There are 2 types of docker images, php-fpm
and php-apache
which comes with the apache web server pre-installed.
Each of these images has 2 variants, with -dev
and without. The only difference is that the -dev
images come with xdebug and symfony cli pre-installed.
The following extensions are available in addition to those in the official PHP docker image.
apcu
bz2
bcmath
exif
gd
iconv
intl
mongodb
mysqli
opcache
pdo_mysql
pdo_pgsql
pgsql
redis
rdkafka
sockets
xdebug (-dev images only)
zip
docker run -d --name php -v "$PWD":/var/www/html asimlqt/php-fpm:8.3
To gain access to an interactive shell on the container, run the following command
docker exec -it -u admin php bash
All the docker images provide an admin
user to execute basic commands such as composer
or run cli scripts etc.
This is a non-root user and should be sufficient for most cases. However if you need to run commands as root then exclude the user:
docker exec -it php bash
Lets run through a more complex example using docker compose. We will setup a Symfony Framework project from scratch.

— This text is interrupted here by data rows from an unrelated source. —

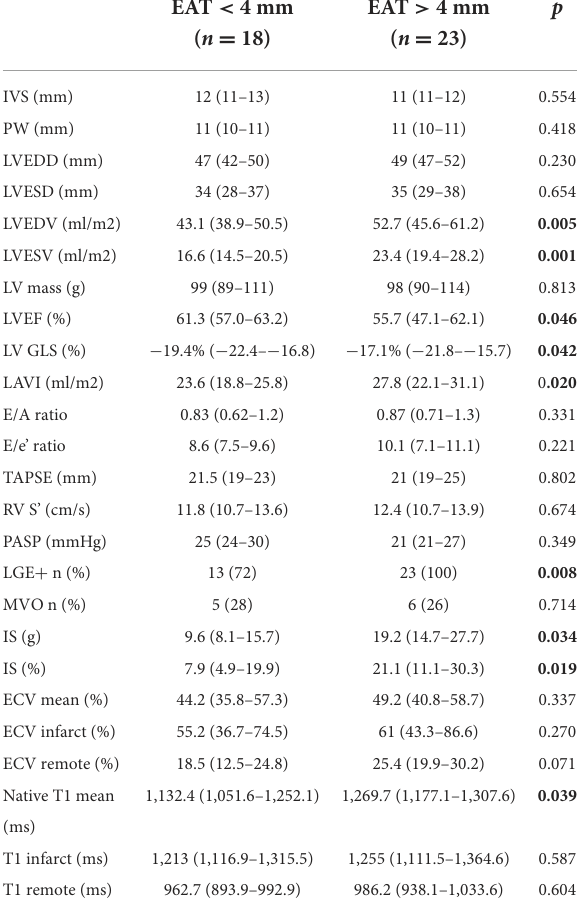
TABLE 2 TTE and CMR baseline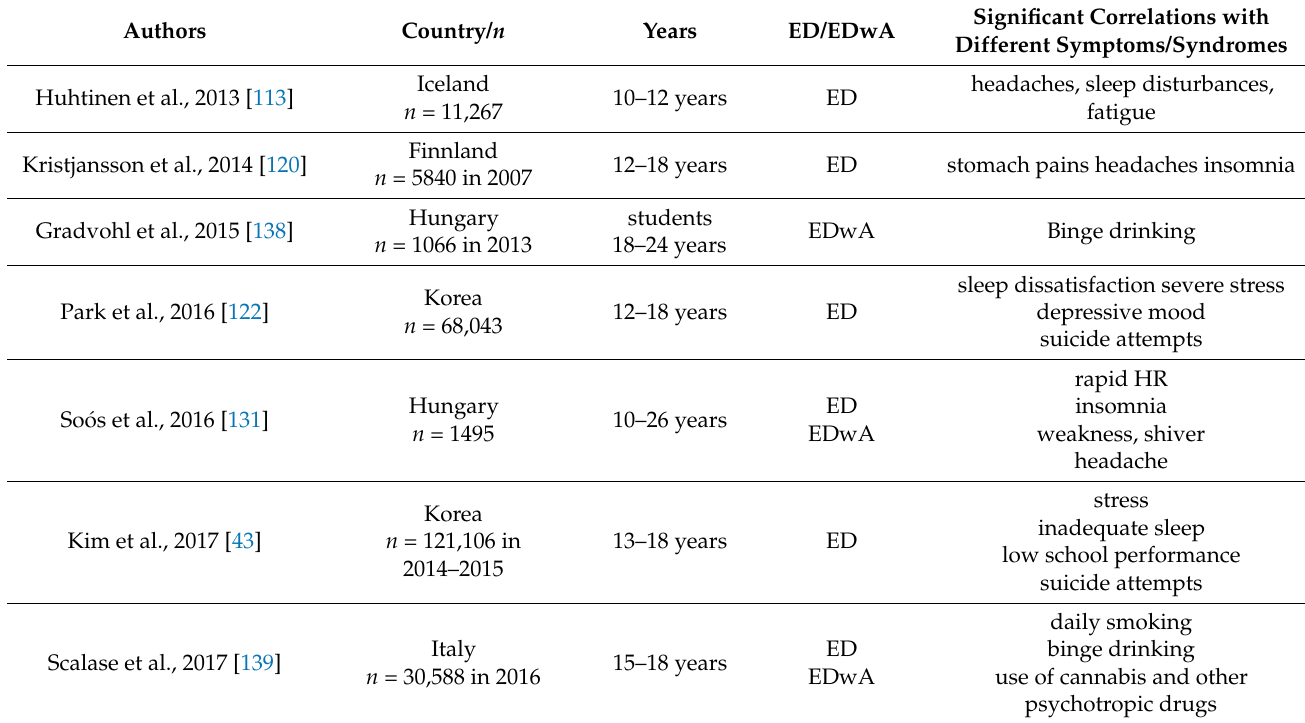
Significant Correlations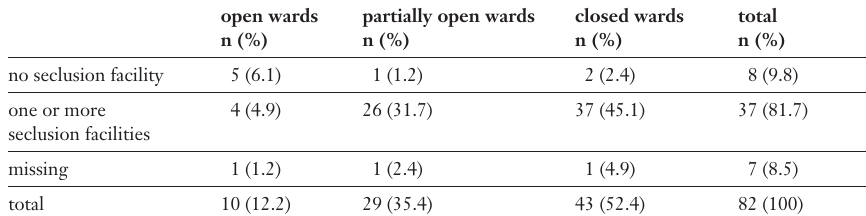
Wards registering coercive measures (n = 82).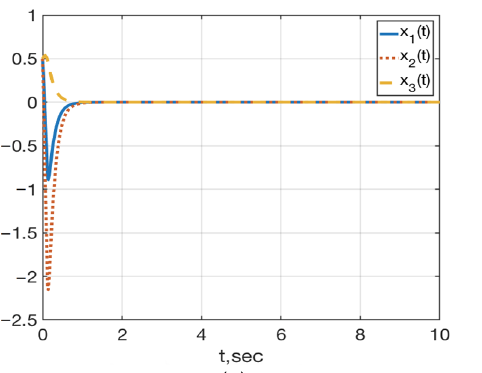
tutu in the closed-loop system Figure 5. ( a ) Plots of x 1 ( t ) , x 2 ( t ) , x 3 ( t ) ; ( b ) Plots of u 1 ( t ) , u 2 ( t ) in the closed-loop system 21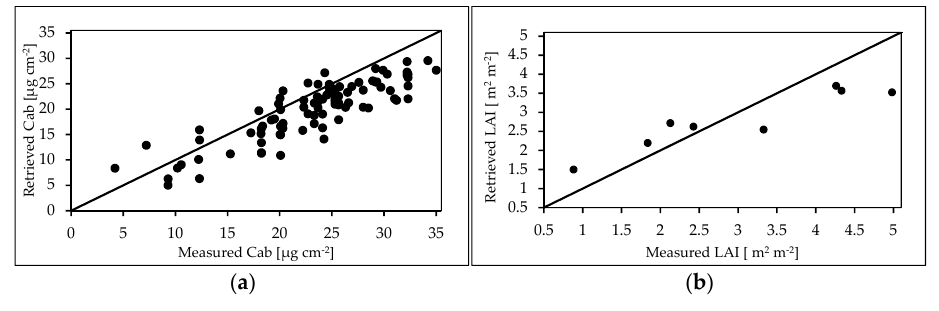
Figure 10. Retrieved versus measured vegetation parameters. ( a ) Cab; ( b ) LAI. Table 5. Evaluation of RTMo model inversion results for LAI ( n = 8) and Cab ( n = 108) estimation.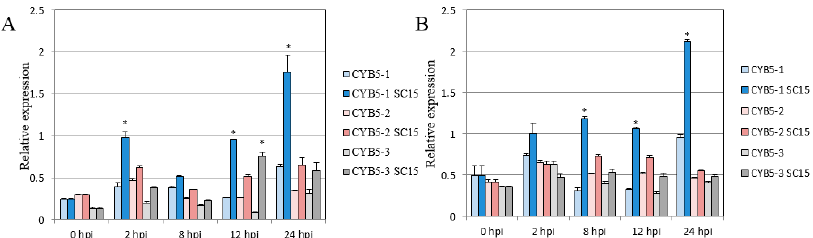
Figure 3. Analysis of mRNA levels of CYB5 isoforms in soybean. Relative mRNA levels of GmCYB5 isoforms in ( A ) susceptible plants (cv. NN1138-2) or ( B ) resistant plants (cv. RN-9) with or without SMV (SC15) infection. Samples are collected at 0, 2, 8, 12, and 24 h post infection (hpi) and quantified by qRT-PCR. Error bars indicate SD ( n = 3). Asterisks denote the significant difference between pathogen-treated and control plants for each respective isoform, t-test, p < 0.001. Results are representative of two–three independent experiments.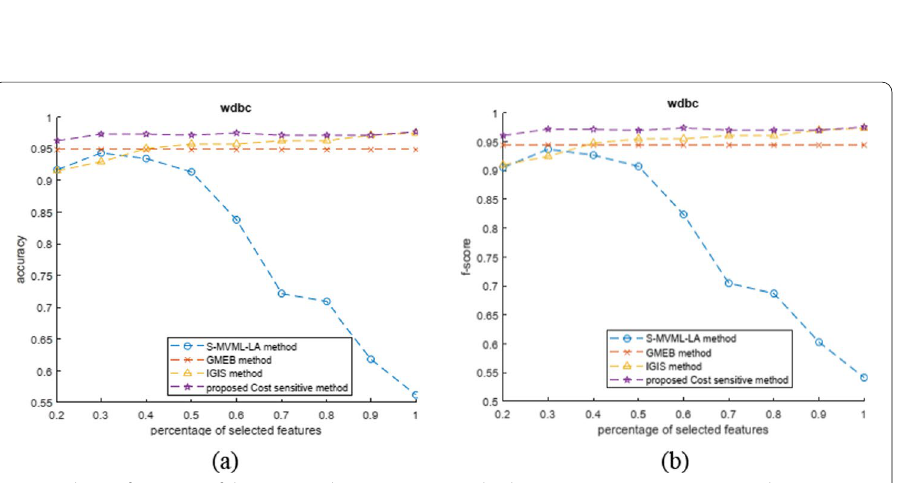
Fig. 7 The performance of the proposed cost sensitive method, S-MVML-LA [15], GMEB [10] and IGIS [20] versus the changes in percentage of selected features numbers on the WDBC dataset. a Accuracy, b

First create an empty directory, we will use myapp
to refer to it.
Inside myapp, create a docker compose file:
// docker-compose.yml
version: "3"
services:
web:
container_name: web
build:
context: ./docker
volumes:
- .:/var/www/html
ports:
- "80:80"
Next create a docker
directory inside myapp and add the following 3 files into it.
// Dockerfile
FROM asimlqt/php-apache:8.3-dev
COPY ./000-default.conf /etc/apache2/sites-available/
COPY ./php.ini /usr/local/etc/php/
// php.ini
memory_limit = 1024M
date.timezone = Etc/UTC
log_errors = On
error_log = /dev/stderr
// 000-default.conf
<VirtualHost *:80>
DocumentRoot /var/www/html/public/
<Directory /var/www/html/public/>
AllowOverride All
Require all granted
</Directory>
</VirtualHost>
Now open a terminal and execute the following command (from the myapp directory) to start the web container:
docker-compose up -d
Once the container has started we can log into it:
docker-compose exec -u admin web bash
The symfony installer fetches data from github so we need to make sure our github user is configured correctly. Use your actual github email and name in the following commands.
git config --global user.email "you@example.com"
git config --global user.name "Your Name"
We can then go ahead and install the latest LTS release:
symfony new app --version=lts
Finally we will copy all the files from the app folder into myapp and remove the files we don't need:
shopt -s dotglob
mv app/* .
rm -rf .git
rmdir app
Congratulations! the installation is complete.
If you access localhost
in the browser you should see the default Symfony welcome page.